Separating Intrinsic Ambiguity from Estimation Uncertainty in Deep Generative Models for Linear Inverse Problems

TL;DR

This paper introduces a structural decomposition method to distinguish intrinsic ambiguity from estimation uncertainty in deep generative models for inverse problems, enhancing interpretability and calibration.

Contribution

It presents a novel decomposition framework and calibration diagnostics for posterior uncertainty in inverse problems, validated on MRI and EEG data.

Findings

Decomposition isolates intrinsic ambiguity in posterior uncertainty.

Calibration diagnostics reveal failure modes hidden by reconstruction quality.

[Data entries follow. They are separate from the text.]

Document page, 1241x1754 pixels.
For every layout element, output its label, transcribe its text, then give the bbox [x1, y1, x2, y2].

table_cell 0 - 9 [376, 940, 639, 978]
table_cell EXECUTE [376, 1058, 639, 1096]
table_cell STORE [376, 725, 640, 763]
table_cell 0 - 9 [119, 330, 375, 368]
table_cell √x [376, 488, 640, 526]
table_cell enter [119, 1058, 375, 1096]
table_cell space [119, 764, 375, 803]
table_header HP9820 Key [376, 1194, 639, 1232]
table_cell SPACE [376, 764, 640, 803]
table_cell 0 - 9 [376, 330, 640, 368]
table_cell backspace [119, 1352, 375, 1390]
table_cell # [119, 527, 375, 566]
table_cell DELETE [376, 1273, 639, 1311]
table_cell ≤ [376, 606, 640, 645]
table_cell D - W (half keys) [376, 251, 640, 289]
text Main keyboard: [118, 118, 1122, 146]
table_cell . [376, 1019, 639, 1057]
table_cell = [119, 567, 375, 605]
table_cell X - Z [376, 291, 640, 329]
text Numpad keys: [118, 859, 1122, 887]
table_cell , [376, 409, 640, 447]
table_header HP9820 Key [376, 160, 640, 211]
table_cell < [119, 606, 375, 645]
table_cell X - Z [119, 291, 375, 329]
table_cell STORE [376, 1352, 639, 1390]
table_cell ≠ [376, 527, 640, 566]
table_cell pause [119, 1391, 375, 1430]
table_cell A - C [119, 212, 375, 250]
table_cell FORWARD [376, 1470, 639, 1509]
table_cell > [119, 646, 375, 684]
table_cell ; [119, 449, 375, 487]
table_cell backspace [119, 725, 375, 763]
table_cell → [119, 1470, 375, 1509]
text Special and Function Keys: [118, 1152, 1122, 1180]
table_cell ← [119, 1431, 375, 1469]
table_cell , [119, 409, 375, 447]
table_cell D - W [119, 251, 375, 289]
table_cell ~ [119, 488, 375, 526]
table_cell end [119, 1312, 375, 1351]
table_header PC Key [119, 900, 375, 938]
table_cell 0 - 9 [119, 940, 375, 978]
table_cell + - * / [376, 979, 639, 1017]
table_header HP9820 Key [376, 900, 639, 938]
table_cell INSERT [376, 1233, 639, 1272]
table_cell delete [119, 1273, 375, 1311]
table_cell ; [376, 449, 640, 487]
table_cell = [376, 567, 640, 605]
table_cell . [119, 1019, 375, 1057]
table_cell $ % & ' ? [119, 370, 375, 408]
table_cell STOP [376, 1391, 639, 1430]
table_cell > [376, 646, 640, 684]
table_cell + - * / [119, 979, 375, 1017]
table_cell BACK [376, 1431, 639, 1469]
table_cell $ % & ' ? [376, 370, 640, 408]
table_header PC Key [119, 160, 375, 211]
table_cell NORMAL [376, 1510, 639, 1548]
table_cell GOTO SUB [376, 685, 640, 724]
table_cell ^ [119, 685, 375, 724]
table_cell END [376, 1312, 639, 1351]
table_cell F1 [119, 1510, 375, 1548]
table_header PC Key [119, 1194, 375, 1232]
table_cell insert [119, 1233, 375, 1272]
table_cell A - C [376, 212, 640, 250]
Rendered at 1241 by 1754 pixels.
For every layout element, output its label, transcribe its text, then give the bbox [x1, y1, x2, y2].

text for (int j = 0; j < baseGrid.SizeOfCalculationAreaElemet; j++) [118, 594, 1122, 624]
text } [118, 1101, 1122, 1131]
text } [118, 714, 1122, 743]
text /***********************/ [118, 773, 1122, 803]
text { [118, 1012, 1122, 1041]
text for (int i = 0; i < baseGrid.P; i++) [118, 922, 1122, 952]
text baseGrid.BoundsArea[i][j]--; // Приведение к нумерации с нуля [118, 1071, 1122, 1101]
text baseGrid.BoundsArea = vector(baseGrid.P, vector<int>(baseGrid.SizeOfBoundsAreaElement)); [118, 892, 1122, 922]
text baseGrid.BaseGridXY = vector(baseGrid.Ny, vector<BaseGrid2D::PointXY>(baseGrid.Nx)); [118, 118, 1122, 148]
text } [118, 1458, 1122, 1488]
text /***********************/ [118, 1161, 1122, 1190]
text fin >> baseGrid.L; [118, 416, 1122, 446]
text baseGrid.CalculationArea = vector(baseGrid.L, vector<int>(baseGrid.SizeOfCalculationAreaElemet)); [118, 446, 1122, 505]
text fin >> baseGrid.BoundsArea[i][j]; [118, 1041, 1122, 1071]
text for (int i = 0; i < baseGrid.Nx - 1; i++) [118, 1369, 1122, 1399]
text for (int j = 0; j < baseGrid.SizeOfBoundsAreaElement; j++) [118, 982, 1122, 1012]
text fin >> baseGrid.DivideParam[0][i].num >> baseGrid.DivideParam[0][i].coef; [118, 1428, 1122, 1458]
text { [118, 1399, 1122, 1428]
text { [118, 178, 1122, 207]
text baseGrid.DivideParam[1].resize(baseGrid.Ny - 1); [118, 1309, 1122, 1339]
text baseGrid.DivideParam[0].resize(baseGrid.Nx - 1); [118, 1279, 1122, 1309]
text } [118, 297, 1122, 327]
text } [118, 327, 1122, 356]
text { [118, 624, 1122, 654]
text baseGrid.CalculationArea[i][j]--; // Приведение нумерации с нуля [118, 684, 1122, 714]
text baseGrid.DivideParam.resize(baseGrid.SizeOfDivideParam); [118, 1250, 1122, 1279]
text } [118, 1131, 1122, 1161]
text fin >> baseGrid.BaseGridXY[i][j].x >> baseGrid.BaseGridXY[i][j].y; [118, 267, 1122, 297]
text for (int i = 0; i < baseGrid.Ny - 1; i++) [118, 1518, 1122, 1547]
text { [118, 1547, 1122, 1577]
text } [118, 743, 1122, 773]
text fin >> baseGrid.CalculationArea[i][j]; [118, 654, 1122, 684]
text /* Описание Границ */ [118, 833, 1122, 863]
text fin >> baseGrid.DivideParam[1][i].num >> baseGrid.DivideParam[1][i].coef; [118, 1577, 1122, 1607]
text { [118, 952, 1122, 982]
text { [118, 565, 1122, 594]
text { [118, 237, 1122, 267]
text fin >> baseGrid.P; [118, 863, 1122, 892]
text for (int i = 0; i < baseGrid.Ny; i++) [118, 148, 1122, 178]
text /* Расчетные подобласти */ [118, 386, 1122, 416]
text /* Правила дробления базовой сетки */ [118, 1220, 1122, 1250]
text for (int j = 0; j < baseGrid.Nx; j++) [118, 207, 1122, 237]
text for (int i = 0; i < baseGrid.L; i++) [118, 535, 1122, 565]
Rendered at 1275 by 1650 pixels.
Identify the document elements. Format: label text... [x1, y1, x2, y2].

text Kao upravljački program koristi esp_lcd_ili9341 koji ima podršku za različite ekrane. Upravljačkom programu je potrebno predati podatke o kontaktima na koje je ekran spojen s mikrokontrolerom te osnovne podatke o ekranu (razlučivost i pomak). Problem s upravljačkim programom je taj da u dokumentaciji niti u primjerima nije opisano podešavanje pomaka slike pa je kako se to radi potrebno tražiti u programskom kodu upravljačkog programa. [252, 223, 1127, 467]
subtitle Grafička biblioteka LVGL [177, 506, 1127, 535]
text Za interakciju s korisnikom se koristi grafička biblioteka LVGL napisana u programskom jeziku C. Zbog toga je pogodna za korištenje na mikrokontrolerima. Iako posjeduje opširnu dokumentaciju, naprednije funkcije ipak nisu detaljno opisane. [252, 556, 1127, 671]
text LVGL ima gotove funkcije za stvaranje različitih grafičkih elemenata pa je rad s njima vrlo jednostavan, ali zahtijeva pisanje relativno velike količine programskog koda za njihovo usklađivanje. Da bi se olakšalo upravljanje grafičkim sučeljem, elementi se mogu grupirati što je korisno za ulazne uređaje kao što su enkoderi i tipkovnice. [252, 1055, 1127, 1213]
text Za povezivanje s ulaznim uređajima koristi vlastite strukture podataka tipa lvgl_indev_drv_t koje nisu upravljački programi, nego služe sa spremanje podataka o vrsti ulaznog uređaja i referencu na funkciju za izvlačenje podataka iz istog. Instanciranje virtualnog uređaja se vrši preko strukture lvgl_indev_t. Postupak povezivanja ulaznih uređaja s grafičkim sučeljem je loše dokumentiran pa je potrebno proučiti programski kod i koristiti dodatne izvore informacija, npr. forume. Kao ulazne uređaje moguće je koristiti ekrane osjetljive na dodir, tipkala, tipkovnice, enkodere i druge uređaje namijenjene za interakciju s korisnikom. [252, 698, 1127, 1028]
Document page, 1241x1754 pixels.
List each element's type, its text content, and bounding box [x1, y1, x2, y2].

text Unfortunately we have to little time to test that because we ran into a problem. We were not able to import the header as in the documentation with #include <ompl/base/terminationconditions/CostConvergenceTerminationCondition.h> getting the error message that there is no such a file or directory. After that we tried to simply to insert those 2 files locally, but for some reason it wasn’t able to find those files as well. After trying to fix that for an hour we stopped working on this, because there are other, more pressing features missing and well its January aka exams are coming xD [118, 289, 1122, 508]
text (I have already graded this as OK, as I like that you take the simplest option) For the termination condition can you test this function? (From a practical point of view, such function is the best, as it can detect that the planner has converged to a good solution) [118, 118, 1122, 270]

Validated approach on MRI and EEG inverse problems.

Abstract

Recently, deep generative models have been used for posterior inference in inverse problems, including high-stakes applications in medical imaging and scientific discovery, where the uncertainty of a prediction can matter as much as the prediction itself. However, posterior uncertainty is difficult to interpret because it can mix ambiguity inherent to the forward operator with uncertainty propagated through inference. We introduce a structural decomposition of posterior uncertainty that isolates intrinsic ambiguity. A cascade formulation makes this ambiguity accessible for calibration analysis, enabling qualitative diagnostics and simulation-based calibration tests that reveal failure modes that remain hidden when models are selected by reconstruction quality alone. We first validate the approach on a Gaussian example with analytical posterior structure, then illustrate the decomposition on accelerated magnetic resonance imaging (MRI), and finally apply the calibration diagnostics to electroencephalography (EEG) source imaging.